The 20-year-old from Dnipropetrovsk leads the world outdoor standings with her effort of 2.03m in the Czech city of Brno on 22 June, with her next nearest rivals being compatriot Iryna Gerashchenko and Italy’s Elena Vallortigara, who have both cleared 1.98m.

Indoors the story was the same as she jumped 2.02m in March to win a stupendous competition at the World Indoor Athletics Championships in Belgrade after facing massive logistical problems to reach the competition venue following the Russian invasion of Ukraine.

Mahuchikh had spent three days getting to Serbia after fleeing her native town following Russian bombardment but maintained her competitive intensity to win a competition she described as her own "front line", overcoming the challenge of Australia’s 2014 Commonwealth Games champion Eleanor Patterson, who set a personal best of 2.00m.
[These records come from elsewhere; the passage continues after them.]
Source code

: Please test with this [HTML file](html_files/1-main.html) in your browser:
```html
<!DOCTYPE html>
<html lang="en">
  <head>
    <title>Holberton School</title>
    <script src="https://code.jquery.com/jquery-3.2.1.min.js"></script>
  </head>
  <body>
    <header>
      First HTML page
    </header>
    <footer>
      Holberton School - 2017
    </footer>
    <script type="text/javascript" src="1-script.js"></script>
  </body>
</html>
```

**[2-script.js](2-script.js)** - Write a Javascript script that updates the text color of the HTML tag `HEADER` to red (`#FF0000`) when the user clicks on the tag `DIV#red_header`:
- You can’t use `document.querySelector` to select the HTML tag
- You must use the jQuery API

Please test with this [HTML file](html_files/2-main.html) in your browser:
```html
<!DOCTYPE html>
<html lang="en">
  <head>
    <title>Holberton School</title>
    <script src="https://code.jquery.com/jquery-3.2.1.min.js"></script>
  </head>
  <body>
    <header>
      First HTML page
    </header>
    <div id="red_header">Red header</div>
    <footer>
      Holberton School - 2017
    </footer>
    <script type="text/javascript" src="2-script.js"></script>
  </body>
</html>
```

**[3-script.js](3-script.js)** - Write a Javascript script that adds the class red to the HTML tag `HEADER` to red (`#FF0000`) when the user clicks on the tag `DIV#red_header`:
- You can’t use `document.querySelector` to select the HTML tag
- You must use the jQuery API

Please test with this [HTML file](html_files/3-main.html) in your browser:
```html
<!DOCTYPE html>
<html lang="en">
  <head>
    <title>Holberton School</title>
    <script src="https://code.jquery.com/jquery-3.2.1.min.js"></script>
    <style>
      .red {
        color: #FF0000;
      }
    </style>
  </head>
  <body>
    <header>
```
"I didn’t think I was doing it for myself or my medal, I was doing it for all the Ukrainian nation, to show that we are the strongest in the world," Mahuchikh said.

She has since maintained her competitive edge, winning the Wanda Diamond League meetings in Eugene, Rabat and Paris with respective jumps of 2.00m, 1.96m and 2.01m.

Now an athlete who already stands equal third on the world indoor all-time list after clearing 2.06m in Banska Bystrica last year is seeking to offer another gift to her nation at the rebuilt Hayward Field in a competition that starts on day two of the championships, 16 July.

If Mahuchikh can accomplish that task, it will bring her a first outdoor global title after the silver she won at the last World Championships in Doha three years ago, and the bronze she took last summer at the Tokyo Olympics.

The gold medallist in both those contests – authorised neutral athlete Mariya Lasitskene – has been unable to compete internationally this year following the World Athletics ban on Russian and Belarusian athletes in the wake of the Ukraine invasion which began in February.

There will be strong competition for Mahuchikh from Down Under, however. Patterson has already demonstrated her relish for competition in Belgrade, and she indicated her form at the Wanda Diamond League meeting in Stockholm on 30 June in clearing an outdoor season’s best of 1.96m to win a competition involving the Olympic bronze medallist and her compatriots Yuliya Levchenko and Gerashchenko.

Levchenko, the 2017 world silver medallist, has an outdoor best of 2.02m from 2019 and has an outdoor best of 1.95m this year, while Gerashchenko jumped 1.98m to earn world indoor silver in March.

Also well in the frame will be Australia’s Olympic silver medallist Nicola Olyslagers (nee McDermott) who won at the World Athletics Continental Tour Gold meeting in Turku in June with an outdoor season’s best of 1.96m.

Vashti Cunningham, winner of the US title at the World Championships venue in Eugene last month with 1.93m, has a best of 1.98m this season. The world bronze medallist, coached by her father and former NFL quarterback Randall Cunningham, will be a strong challenger to become a home medallist.

Vashti Cunningham at the IAAF World Athletics Championships Doha 2019

Vashti Cunningham at the World Athletics Championships Doha 2019 (© Getty Images)


Vallortigara is another jumper who is right in form. With a personal best of 2.02m set in 2018, she achieved her season’s best of 1.98m in winning at Rieti on 26 June.

Other contenders to keep a careful eye on include Lamara Distin, who stands fourth on this season’s outdoor world list with her Jamaican record of 1.97m in Texas in April.

Kazakhstan’s Kristina Ovchinnikova and Serbian youngster Angelina Topic have also announced their competitive status by clearing 1.96m outdoors this year.